Ignaz Goldziher adalah seorang orientalis berkebangsaan Hungaria. Ia dilahirkan dari keluarga Yahudi pada tahun 1850 M. Goldziher belajar di Budapest, Berlin dan Liepzig. Pada tahun 1873 ia pergi ke Syiria, mempelajari ilmu-ilmu keislaman di bawah asuhan Syekh Tahir Al- Jazairi, kemudian pindah ke Palestina lalu ke Mesir dan belajar dari ulama-ulama Al-Azhar. Sepulangnya dari Al-Azhar ia diangkat menjadi guru besar di Budapest. Ia meninggal pada tahun 1921 M.
Goldziher banyak menulis mengenai keislaman yang dipublikasikan dalam Bahasa Jerman, Inggris dan Perancis. Salah satu karyanya adalah Muhammedanische Studien (Studi Islam) sebuah karya yang menjadi rujukan utama kajian hadits di Eropa. Dalam bukunya tersebut ia antara lain berkesimpulan bahwa yang disebut hadits itu diragukan otentisitasnya sebagai sabda Nabi saw.
Salah satu kritiknya antara lain ia alamatkan kepada Bukhari. Menurutnya pemilik kitab shahih ini hanya melakukan kritik sanad dan mengabaikan kritik matan. Akibatnya setelah dilakukan penelitian oleh Goldziher, salah satu hadits yang ada dalam sahihnya itu ternyata palsu.
Selain Goldziher, sesudahnya muncul pula orientalis baru yakni Joseph Schact. Ia dilahirkan di Silisie Jerman pada tanggal 15 Maret 1902. Schact belajar filologi klasik, teologi, dan bahasa-bahasa Timur di Universitas Berslauw dan Universitas Leipizig. Pada tahun 1923, ketika usianya baru mencapai 21 tahun, ia meraih gelar doktornya dari Universitas Berslauw.
Schact adalah pakar hukum Islam, namun karyanya tidak terbatas pada disiplin tersebut melainkan tersebar dalam pelbagai disiplin ilmu, seperti ilmu kalam, sains, filsafat dan lain-lain.

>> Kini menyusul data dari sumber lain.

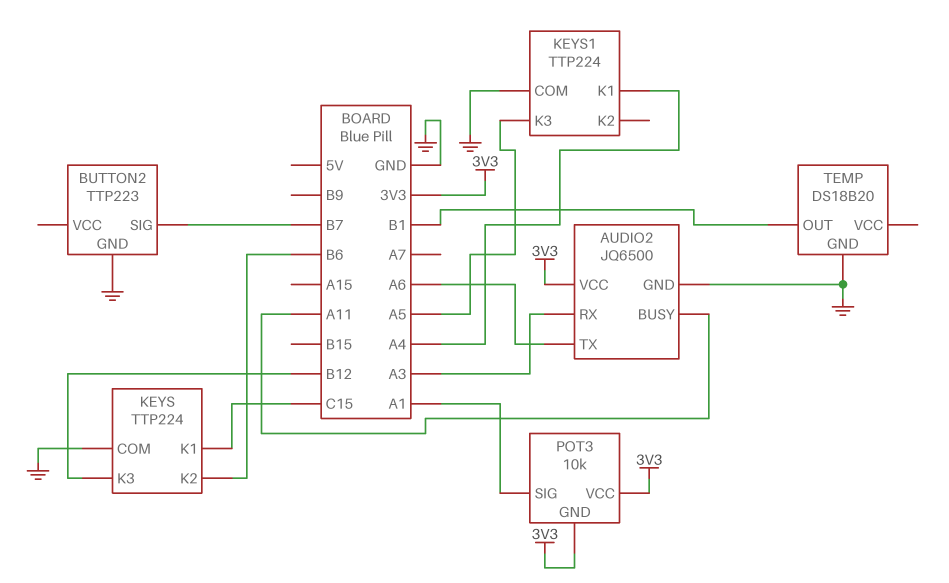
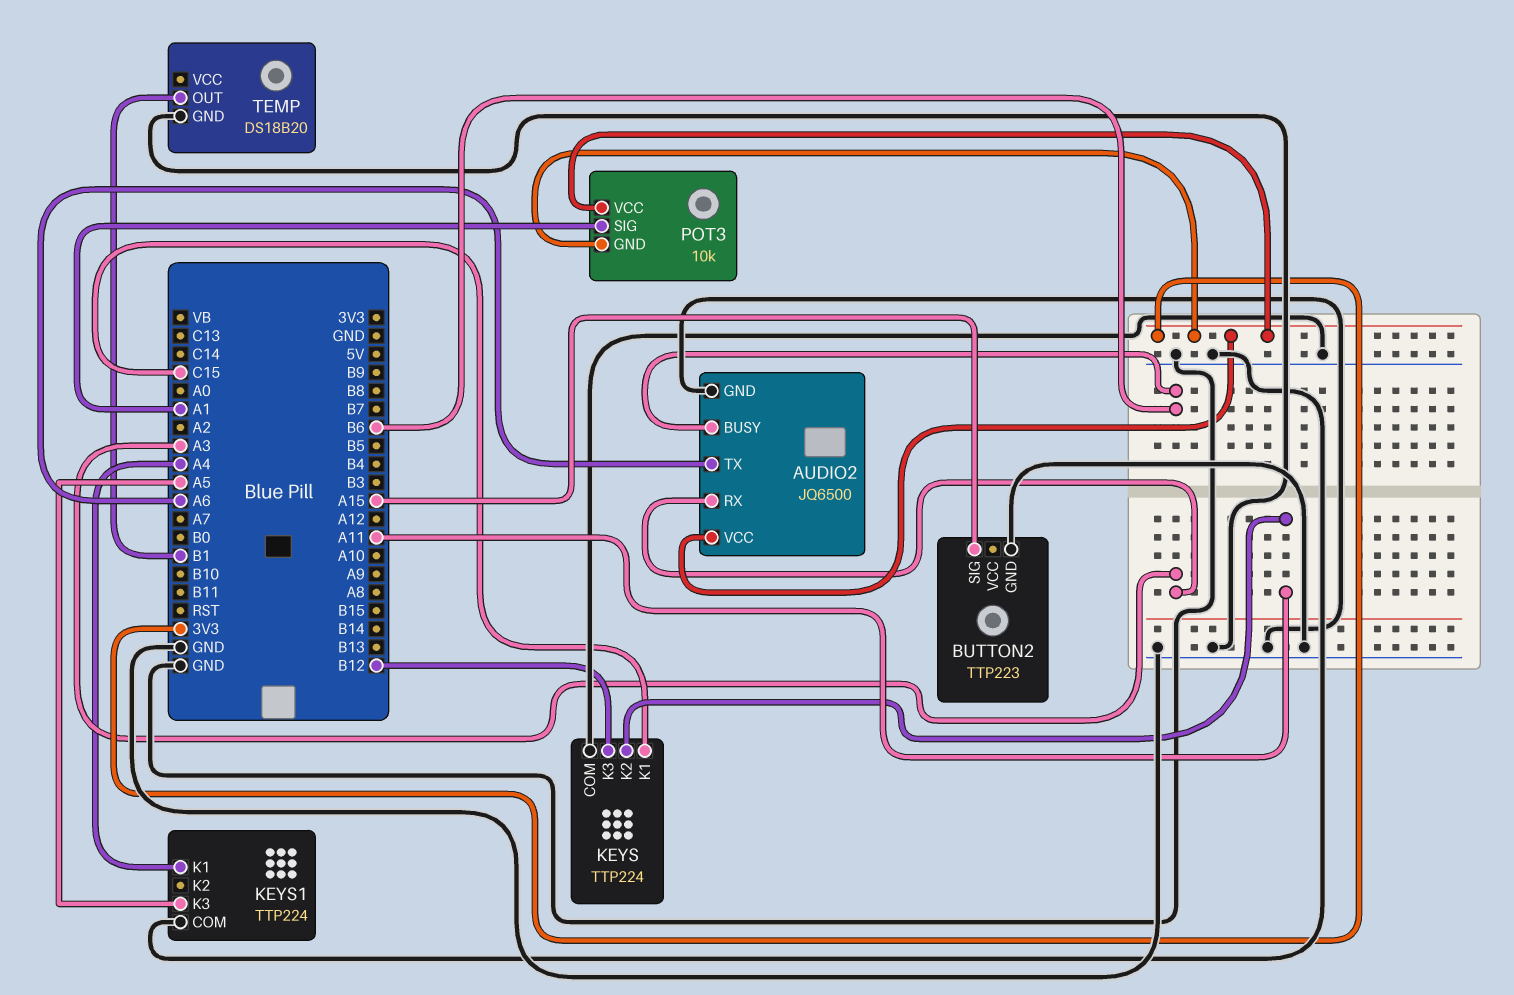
AUDIO2 pin BUSY: A11 -> B6
BUTTON2 pin SIG: B7 -> A15
KEYS pin K2: B6 -> A11

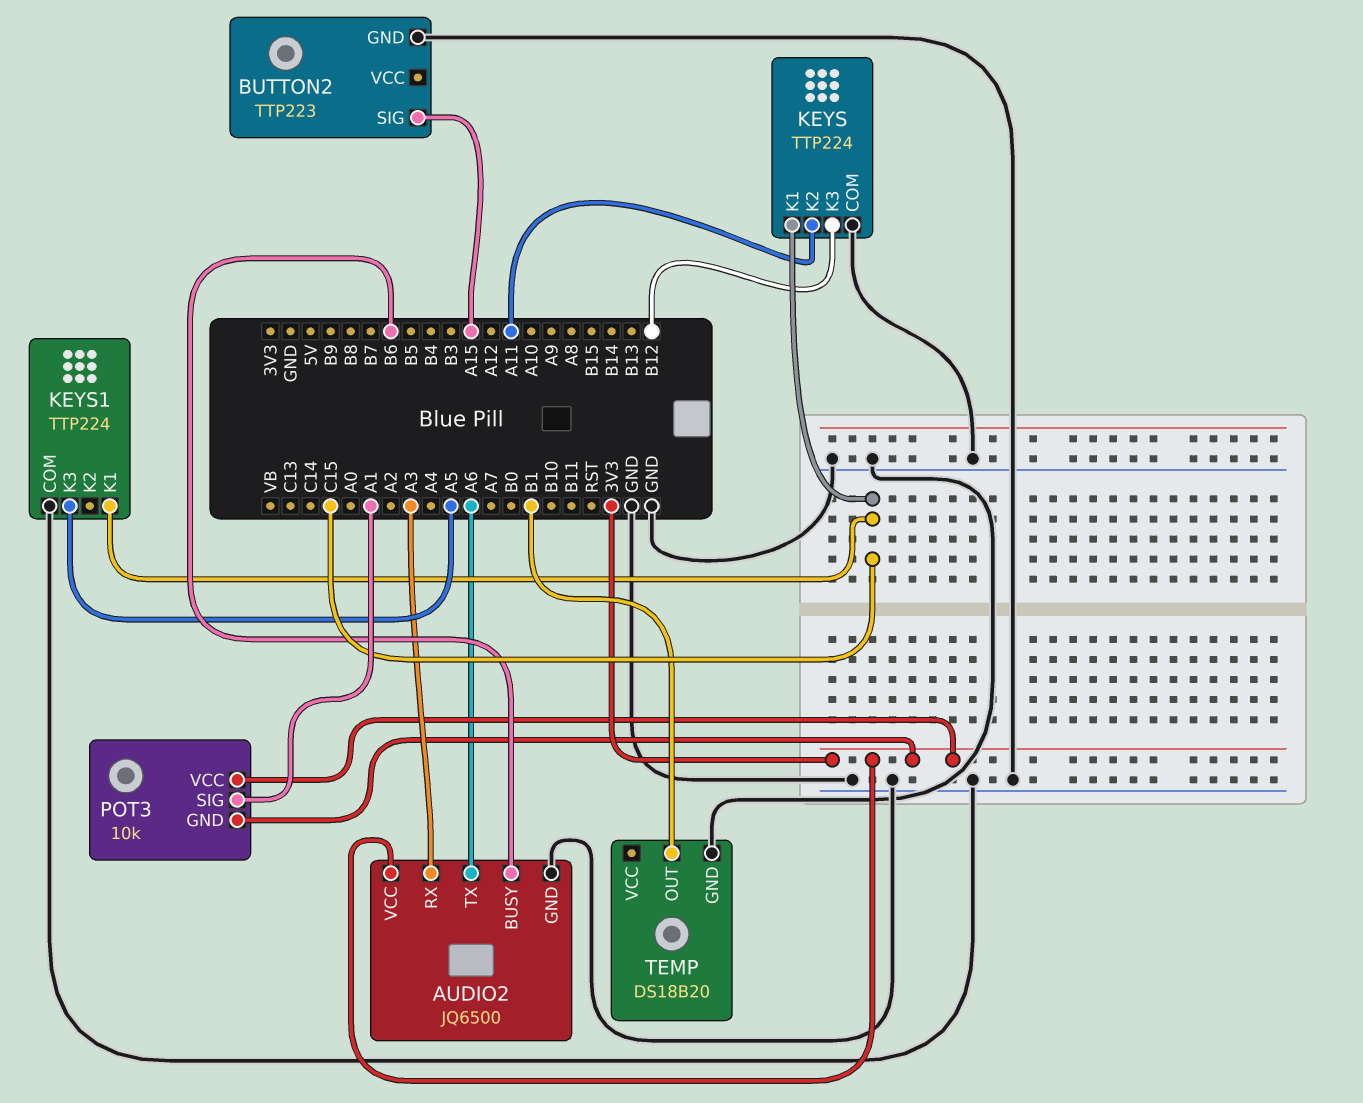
KEYS1 pin K1: A4 -> C15

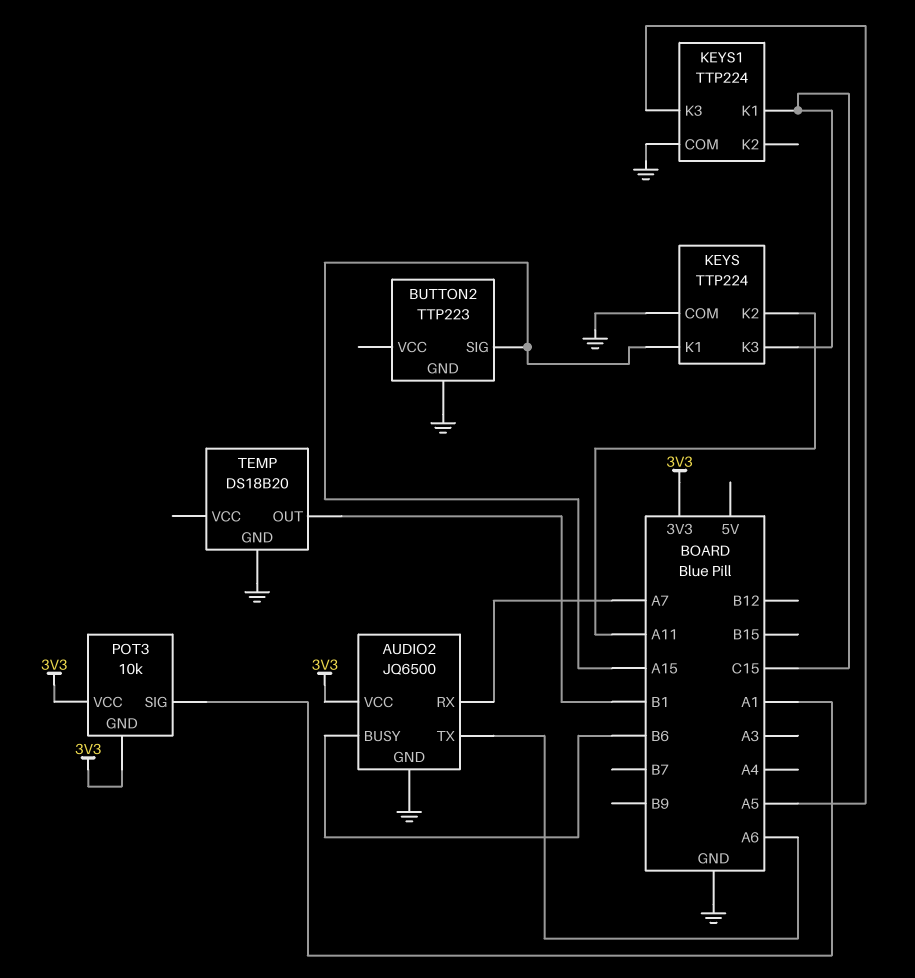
AUDIO2 pin RX: A3 -> A7
KEYS pin K1: C15 -> A15
KEYS pin K3: B12 -> C15

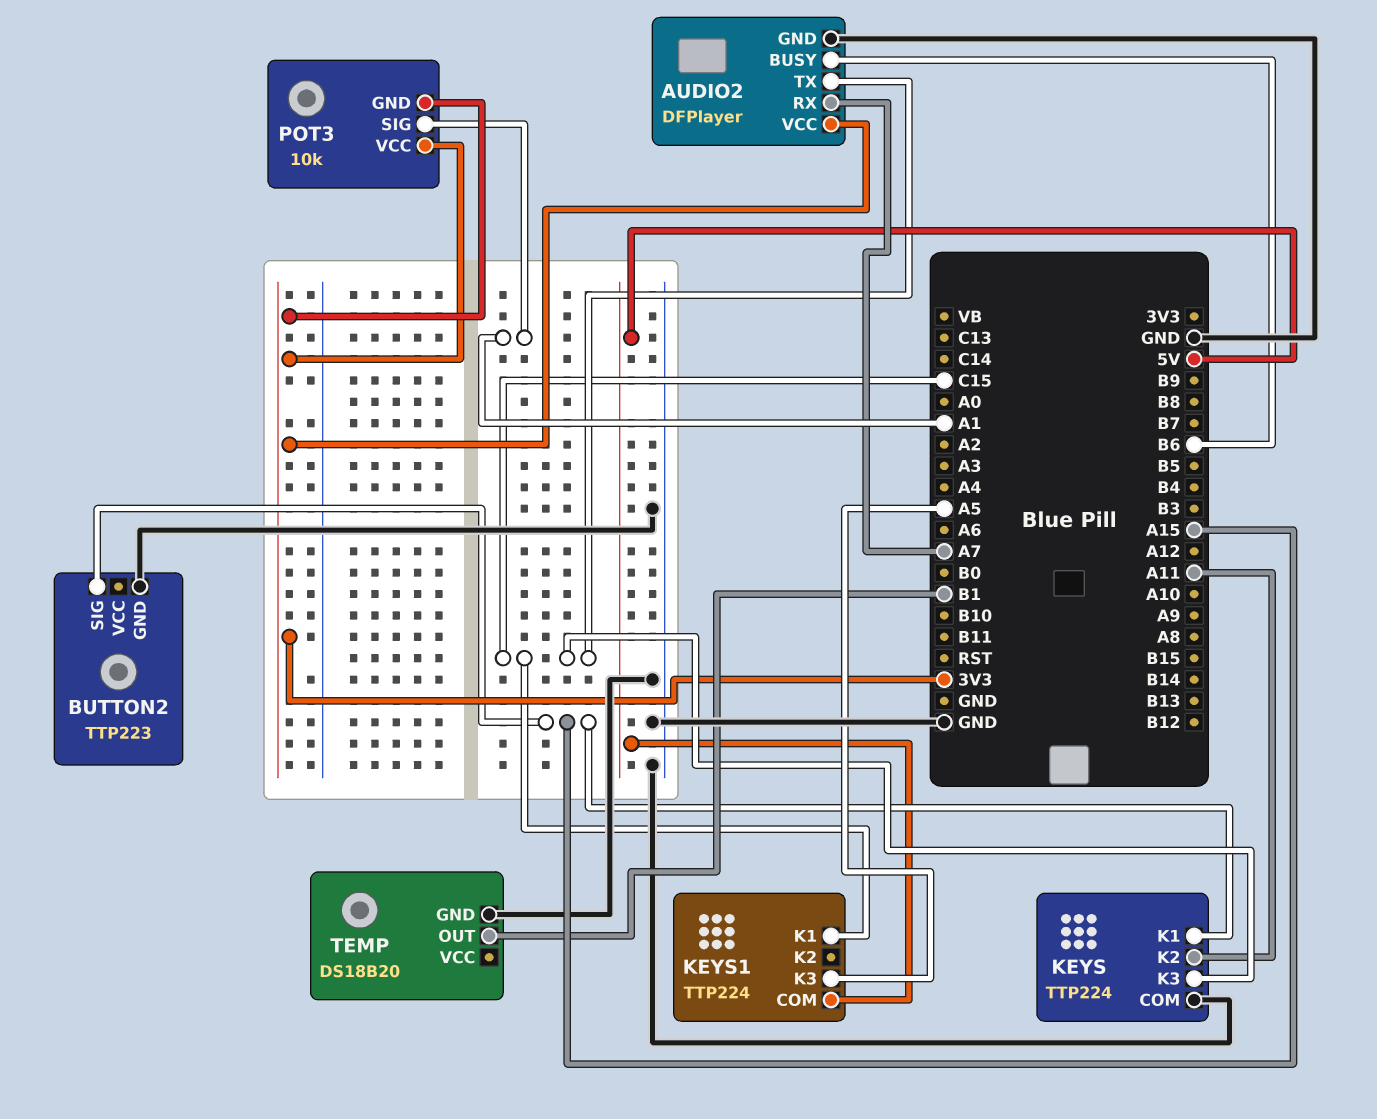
AUDIO2: JQ6500 -> DFPlayer
AUDIO2 pin TX: A6 -> C15
KEYS1 pin COM: GND -> 5V

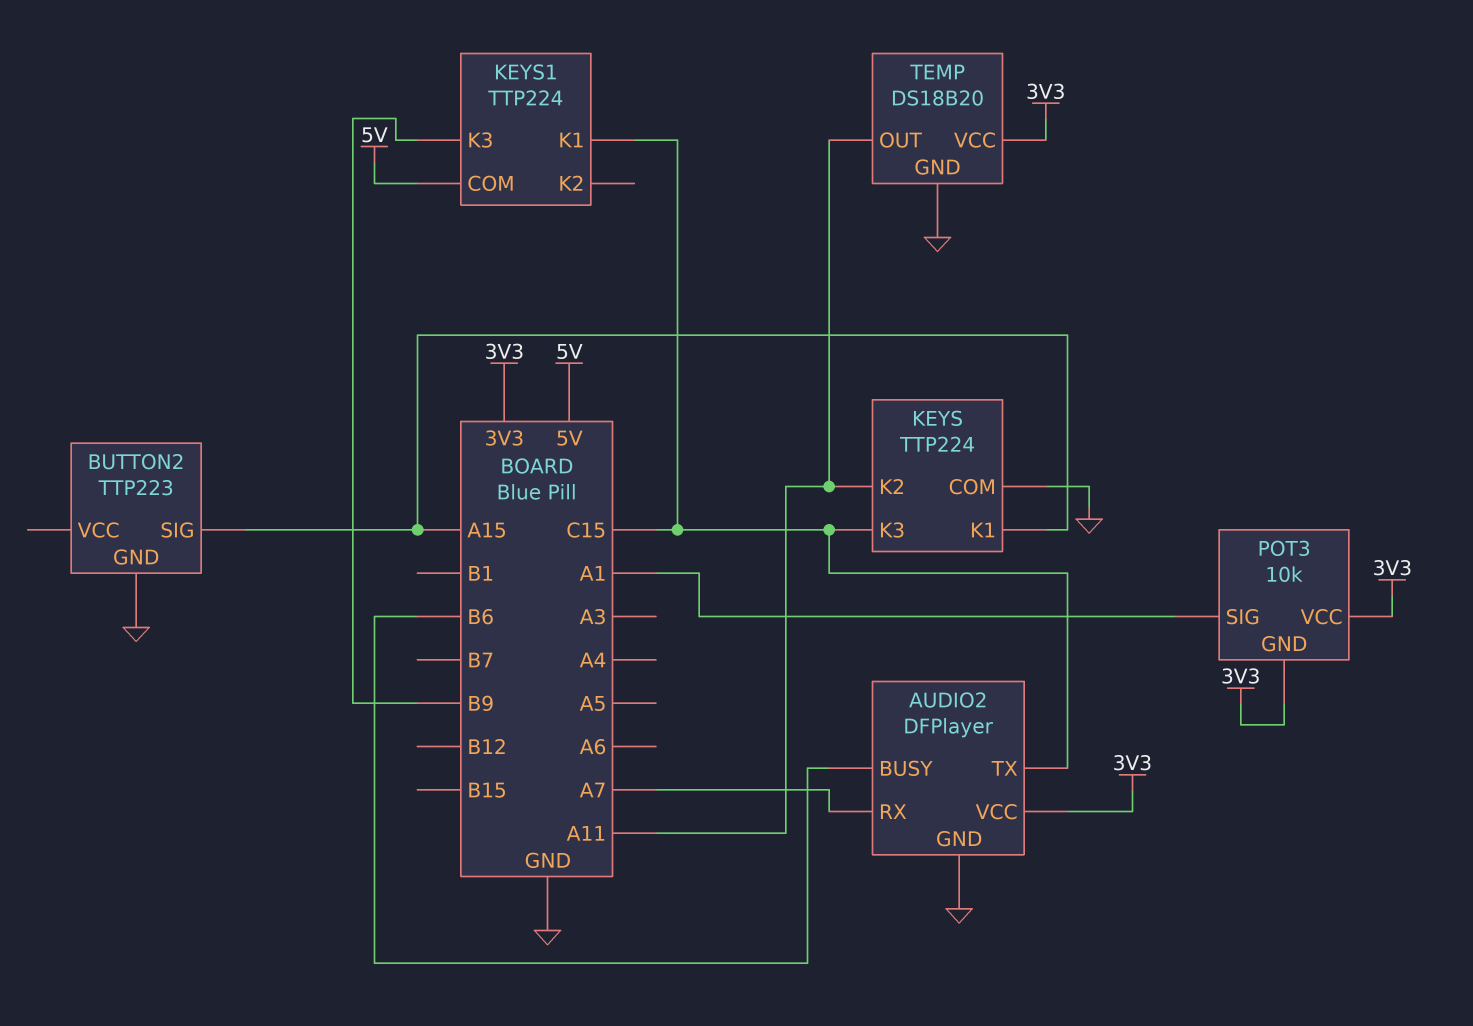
KEYS1 pin K3: A5 -> B9
TEMP pin OUT: B1 -> A11
TEMP pin VCC: none -> 3V3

Di antara karyanya yang paling terkenal adalah The Origin of Muhammadan Jurisprudence (1950), dan An Introduction to Islamic Law (1960). Di antara obyek penelitiannya adalah kitab al-Muwaththa karya Imam Malik, kitab al-Umm karya al-Syafi’i , al-Muwaththa karya Muhammad al-Syaibani, dan lain-lain. Schact menyatakan bahwa pada masa al-Sya’bi (w. 110 H.) hukum Islam belum eksis. Dengan demikian bila ditemukan hadits-hadits berkaitan dengan hukum Islam, maka hadits-hadits itu adalah buatan orang-orang sesudah al-Sya’bi. Menurut Schact hukum Islam baru dikenal semenjak pengangkatan para qadhi, sedang pengangkatan ini baru terjadi pada masa Bani Umayah.
Dalam memberikan keputusan-keputusannya, para qadhi itu -menurut Schact- memerlukan legitimasi orang-orang yang memiliki otoritas lebih tinggi. Oleh karena itu para qadi tadi menisbahkan keputusan-keputusannya pada tokoh sebelumnya, seperti halnya orang Irak menisbahkan kepada al-Nakha’i. Mereka tidak hanya menisbahkan kepada orang-orang terdahulu yang jaraknya relatif masih dekat, melainkan menisbahkan juga pada mereka yang lebih dahulu lagi, sehingga pada tahapan akhir pendapat-pendapat tadi dinisbahkan kepada Nabi saw. Menurut Schact inilah rekonstruksi terbentuknya sanad hadits, yaitu dengan memproyeksikan pendapat-pendapat itu kepada tokoh di belakang. Itulah sebabnya teori Schact dinamakan “Projecting Back”.